You can’t eat a puffin, but you have no problem eating a baby lamb that was taken away from its mother?

joeheg March 25, 2022 - 8:12 pm

I have no explanation for the judgments my mind makes about things I’m willing to eat.

Audrey March 26, 2022 - 9:52 am

Also, eating puffin which is a listed vulnerable species, and whale which is illegal to hunt and only hunted in Iceland and Japan in violation of an international whaling ban, to satisfy tourists, just not worth it. So much better food in Iceland, I know, I live there.

Peter March 29, 2022 - 3:17 pm

Well we don’t exactly overhunt whale or puffins, they are pretty well protected from my understanding.

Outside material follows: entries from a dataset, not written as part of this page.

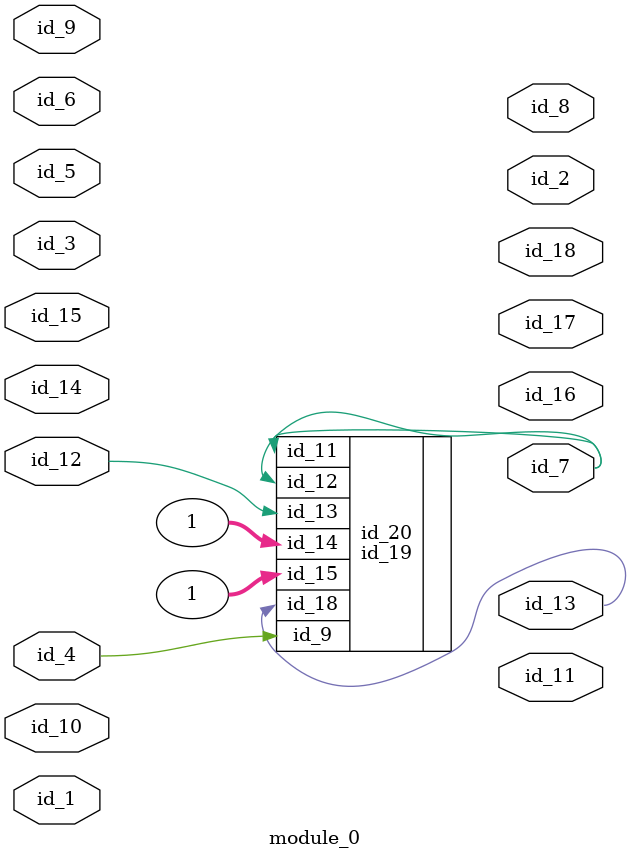
<source format=v>
module module_0 (
    id_1,
    id_2,
    id_3,
    id_4,
    id_5,
    id_6,
    id_7,
    id_8,
    id_9,
    id_10,
    id_11,
    id_12,
    id_13,
    id_14,
    id_15,
    id_16,
    id_17,
    id_18
);
  output id_18;
  output id_17;
  output id_16;
  input id_15;
  input id_14;
  output id_13;
  input id_12;
  output id_11;
  input id_10;
  input id_9;
  output id_8;
  output id_7;
  input id_6;
  input id_5;
  input id_4;
  input id_3;
  output id_2;
  input id_1;
  id_19 id_20 (
      .id_14(id_10),
      .id_9 (id_4),
      .id_11(id_7),
      .id_12(id_7),
      .id_13(id_12),
      .id_14(1),
      .id_18(id_13),
      .id_15(1)
  );
endmodule

</source>
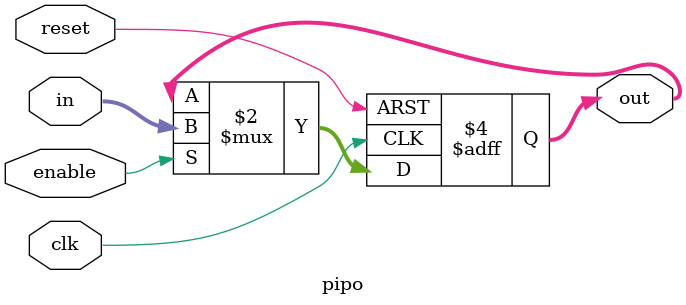
<source format=v>
module pipo #(
  parameter SIZE=8
)(
  input wire [SIZE-1:0] in,
  input wire clk,reset,enable,
  output reg [SIZE-1:0] out
);
  always@(posedge clk or posedge reset) begin
    if (reset) begin
      out<=0;
    end
    else if (enable) begin
      out<=in;
    end
  end
endmodule

</source>
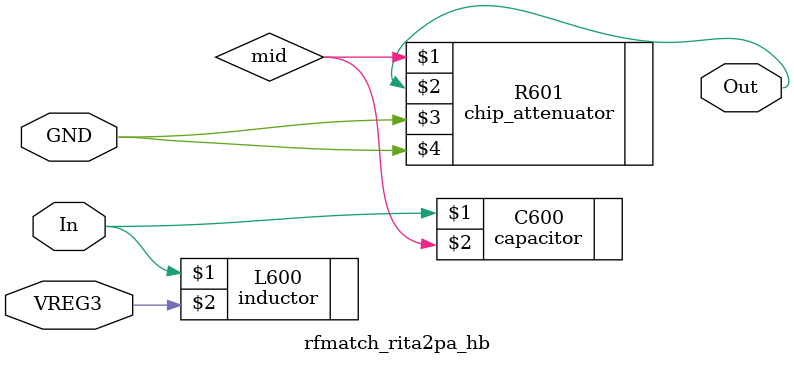
<source format=v>
/* RF Tx path from Rita to PA, high bands */

module rfmatch_rita2pa_hb (In, Out, GND, VREG3);

input In;
output Out;
input GND, VREG3;

wire mid;

inductor L600 (In, VREG3);
capacitor C600 (In, mid);
chip_attenuator R601 (mid, Out, GND, GND);

endmodule

</source>
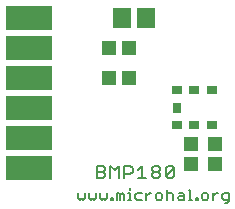
<source format=gts>
G75*
%MOIN*%
%OFA0B0*%
%FSLAX25Y25*%
%IPPOS*%
%LPD*%
%AMOC8*
5,1,8,0,0,1.08239X$1,22.5*
%
%ADD10C,0.00600*%
%ADD11C,0.00800*%
%ADD12R,0.05052X0.04934*%
%ADD13R,0.05918X0.07099*%
%ADD14R,0.15800X0.08400*%
%ADD15R,0.03556X0.03162*%
%ADD16R,0.03162X0.03556*%
%ADD17R,0.04737X0.05131*%
D10*
X0036800Y0013683D02*
X0037367Y0013116D01*
X0037934Y0013683D01*
X0038501Y0013116D01*
X0039069Y0013683D01*
X0039069Y0015384D01*
X0040483Y0015384D02*
X0040483Y0013683D01*
X0041050Y0013116D01*
X0041617Y0013683D01*
X0042185Y0013116D01*
X0042752Y0013683D01*
X0042752Y0015384D01*
X0044166Y0015384D02*
X0044166Y0013683D01*
X0044733Y0013116D01*
X0045301Y0013683D01*
X0045868Y0013116D01*
X0046435Y0013683D01*
X0046435Y0015384D01*
X0047849Y0013683D02*
X0048417Y0013683D01*
X0048417Y0013116D01*
X0047849Y0013116D01*
X0047849Y0013683D01*
X0049691Y0013116D02*
X0049691Y0015384D01*
X0050258Y0015384D01*
X0050825Y0014817D01*
X0051392Y0015384D01*
X0051960Y0014817D01*
X0051960Y0013116D01*
X0050825Y0013116D02*
X0050825Y0014817D01*
X0053374Y0015384D02*
X0053941Y0015384D01*
X0053941Y0013116D01*
X0053374Y0013116D02*
X0054508Y0013116D01*
X0055830Y0013683D02*
X0056397Y0013116D01*
X0058098Y0013116D01*
X0059513Y0013116D02*
X0059513Y0015384D01*
X0059513Y0014250D02*
X0060647Y0015384D01*
X0061214Y0015384D01*
X0062582Y0014817D02*
X0062582Y0013683D01*
X0063149Y0013116D01*
X0064283Y0013116D01*
X0064851Y0013683D01*
X0064851Y0014817D01*
X0064283Y0015384D01*
X0063149Y0015384D01*
X0062582Y0014817D01*
X0066265Y0014817D02*
X0066832Y0015384D01*
X0067967Y0015384D01*
X0068534Y0014817D01*
X0068534Y0013116D01*
X0069948Y0013683D02*
X0070515Y0014250D01*
X0072217Y0014250D01*
X0072217Y0014817D02*
X0072217Y0013116D01*
X0070515Y0013116D01*
X0069948Y0013683D01*
X0070515Y0015384D02*
X0071650Y0015384D01*
X0072217Y0014817D01*
X0073631Y0013116D02*
X0074766Y0013116D01*
X0074199Y0013116D02*
X0074199Y0016519D01*
X0073631Y0016519D01*
X0076087Y0013683D02*
X0076654Y0013683D01*
X0076654Y0013116D01*
X0076087Y0013116D01*
X0076087Y0013683D01*
X0077928Y0013683D02*
X0077928Y0014817D01*
X0078496Y0015384D01*
X0079630Y0015384D01*
X0080197Y0014817D01*
X0080197Y0013683D01*
X0079630Y0013116D01*
X0078496Y0013116D01*
X0077928Y0013683D01*
X0081612Y0014250D02*
X0082746Y0015384D01*
X0083313Y0015384D01*
X0084681Y0014817D02*
X0084681Y0013683D01*
X0085248Y0013116D01*
X0086949Y0013116D01*
X0086949Y0012549D02*
X0086949Y0015384D01*
X0085248Y0015384D01*
X0084681Y0014817D01*
X0081612Y0015384D02*
X0081612Y0013116D01*
X0085815Y0011982D02*
X0086382Y0011982D01*
X0086949Y0012549D01*
X0066265Y0013116D02*
X0066265Y0016519D01*
X0058098Y0015384D02*
X0056397Y0015384D01*
X0055830Y0014817D01*
X0055830Y0013683D01*
X0053941Y0016519D02*
X0053941Y0017086D01*
X0036800Y0015384D02*
X0036800Y0013683D01*
D11*
X0042900Y0020216D02*
X0045002Y0020216D01*
X0045702Y0020916D01*
X0045702Y0021617D01*
X0045002Y0022318D01*
X0042900Y0022318D01*
X0042900Y0024419D02*
X0042900Y0020216D01*
X0045002Y0022318D02*
X0045702Y0023018D01*
X0045702Y0023719D01*
X0045002Y0024419D01*
X0042900Y0024419D01*
X0047504Y0024419D02*
X0047504Y0020216D01*
X0050306Y0020216D02*
X0050306Y0024419D01*
X0048905Y0023018D01*
X0047504Y0024419D01*
X0052108Y0024419D02*
X0052108Y0020216D01*
X0052108Y0021617D02*
X0054210Y0021617D01*
X0054910Y0022318D01*
X0054910Y0023719D01*
X0054210Y0024419D01*
X0052108Y0024419D01*
X0056712Y0023018D02*
X0058113Y0024419D01*
X0058113Y0020216D01*
X0056712Y0020216D02*
X0059514Y0020216D01*
X0061316Y0020916D02*
X0061316Y0021617D01*
X0062016Y0022318D01*
X0063417Y0022318D01*
X0064118Y0021617D01*
X0064118Y0020916D01*
X0063417Y0020216D01*
X0062016Y0020216D01*
X0061316Y0020916D01*
X0062016Y0022318D02*
X0061316Y0023018D01*
X0061316Y0023719D01*
X0062016Y0024419D01*
X0063417Y0024419D01*
X0064118Y0023719D01*
X0064118Y0023018D01*
X0063417Y0022318D01*
X0065920Y0020916D02*
X0065920Y0023719D01*
X0066620Y0024419D01*
X0068021Y0024419D01*
X0068722Y0023719D01*
X0065920Y0020916D01*
X0066620Y0020216D01*
X0068021Y0020216D01*
X0068722Y0020916D01*
X0068722Y0023719D01*
D12*
X0074500Y0024871D03*
X0074500Y0031761D03*
X0082500Y0031761D03*
X0082500Y0024871D03*
D13*
X0059437Y0073816D03*
X0051563Y0073816D03*
D14*
X0020500Y0023816D03*
X0020500Y0033816D03*
X0020500Y0043816D03*
X0020500Y0053816D03*
X0020500Y0063816D03*
X0020500Y0073816D03*
D15*
X0069594Y0049524D03*
X0075500Y0049524D03*
X0081406Y0049524D03*
X0081406Y0038107D03*
X0075500Y0038107D03*
X0069594Y0038107D03*
D16*
X0069594Y0043816D03*
D17*
X0053846Y0053816D03*
X0047154Y0053816D03*
X0047154Y0063816D03*
X0053846Y0063816D03*
M02*

</source>
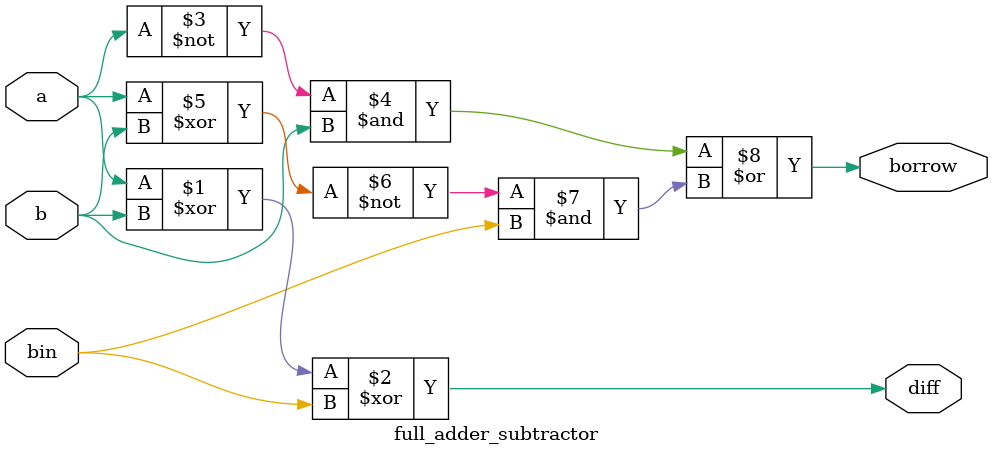
<source format=v>
module full_adder_subtractor (
    input  wire a, b, bin,       // Inputs
    output wire diff, borrow     // Outputs
);

    // Logic equations
    assign diff   = a ^ b ^ bin;                  // Difference
    assign borrow = (~a & b) | (~(a ^ b) & bin);  // Borrow logic

endmodule

</source>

Hanna March 28, 2022 - 10:07 am

Hmm, as an Icelander I’d just like to say that my family and I have been eating all those things as long as I remember and it’s not weird or “touristy”. We’re just more likely to cook them at home rather than eating them out cause they’re considered more everyday foods rather than delicacies or something you’d order in a restaurant. Just saying.

Bex March 29, 2022 - 10:12 am

This is under researched horse poo. Most folks eat horse! And reindeer! They aren’t there just to be cute petting zoo animals. I spent four summers guiding trips in Iceland and eating in the homes of locals and still love to go back to visit. Puffin is less seen, but is eaten and while the practice of netting the puffins off the cliffs is much lower than before it is still a traditional way of hunting the bird.

Did you step foot outside of Reykjavik? How long was your trip? Tired of click bait travel writers that google “too ten Iceland” buy a book, get out of the city and talk to locals. The Icelandic people are some of the kindest and most generous in the world and will often share their kitchen and their home after five minutes of meeting.

joeheg March 29, 2022 - 10:20 pm

Yes, we left Reykjavik. Drove as far as Vik on the southern coast on our 8-day trip. Stayed at guesthouses where the hosts cooked dinner for us each evening. Several other parts of our trip are chronicled on the blog. Thank you for your comment about the local eating habits. Since we didn’t see this on the menu outside of Reykjavik, we thought it was just a ploy for the tourists.

Camille Anderson March 29, 2022 - 2:19 pm

Nothing was touristy with the whale, puffin, horse and shark. The locals all eat it. Been to Iceland twice and we’ve tried everything and loved it all. Adventure or not!

Bill March 31, 2022 - 8:55 pm

“Nothing touristy”, “I’ve been there twice”…Can’t make this stuff up

Mitch July 21, 2022 - 6:01 pm

Touristy or not it is certainly what Icelanders ate before Reykjavik was overrun by burger, pizza, and taco joints. Why eat all the stuff that you can get at home at double the price? Puffin hunting is well regulated in Iceland. Also, Minke whales are the most common whale and not endangered (but very high in mercury). I am sure there are places in Iceland where people still eat such things just as there are Americans who hunt deer and eat venison.